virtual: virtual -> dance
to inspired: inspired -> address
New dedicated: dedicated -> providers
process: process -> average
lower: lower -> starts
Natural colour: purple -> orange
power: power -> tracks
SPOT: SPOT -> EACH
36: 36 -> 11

* [Instruction] Copy every line of the data above word for word.

* [Finished answer]
virtual: virtual -> dance
to inspired: inspired -> address
New dedicated: dedicated -> providers
process: process -> average
lower: lower -> starts
Natural colour: purple -> orange
power: power -> tracks
SPOT: SPOT -> EACH
36: 36 -> 11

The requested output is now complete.